« Dans cet esprit, Sébastien Daucé a fait appel à Sophie Karthäuser, plus habituée à chanter Mozart que le répertoire sacré, et c’est une vraie réussite. »

Ténèbres en couleurs

“Depuis le VIIIème siècle, l’office des Ténèbres est bien ancré dans la liturgie catholique : les nuits du jeudi, du vendredi et du samedi de la Semaine sainte, on lit des psaumes ou l’on psalmodie les Lamentations de Jérémie en signe de deuil.

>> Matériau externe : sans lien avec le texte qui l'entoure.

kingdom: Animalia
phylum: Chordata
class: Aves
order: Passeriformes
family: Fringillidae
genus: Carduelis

On commence à minuit, à la lueur de bougies qu’on éteint progressivement pour arriver à l’aube du dimanche de Pâques où jaillit la « vraie » lumière, celle du Rédempteur et de la Résurrection. Dès la Renaissance, ces offices inspirent bien des musiciens, Tallis ou Gesualdo, entre autres, et, aux XVIIème et XVIIIème siècles, dans la France catholique, la Leçon de Ténèbres devient un genre musical à part entière. Pour assurer le succès, on avance les offices à l’après-midi des mercredi, jeudi et vendredi, et on y cultive le goût du noir, du sombre et de l’affliction chers à madame de Maintenon. Comme les spectacles s’interrompent durant la Semaine Sainte, c’est l’occasion pour des chanteurs d’opéra de briller dans un genre tout autre que le leur. Dans cet esprit, Sébastien Daucé a fait appel à Sophie Karthäuser, plus habituée à chanter Mozart que le répertoire sacré, et c’est une vraie réussite. Ces Leçons de Ténèbres de Delalande, publiées vers 1730, prennent ainsi une autre dimension grâce à un subtil équilibre entre la soliste au timbre magnifique et le chœur impeccablement en place. Il ne s’agit plus seulement de jouer sur la douleur, comme chez Couperin ou Charpentier, mais d’adopter le style des airs de cour en vogue à l’époque, sans gommer la fonction première des Leçons de Ténèbres. C’est ainsi qu’elles se parent délicatement de teintes plus humaines.”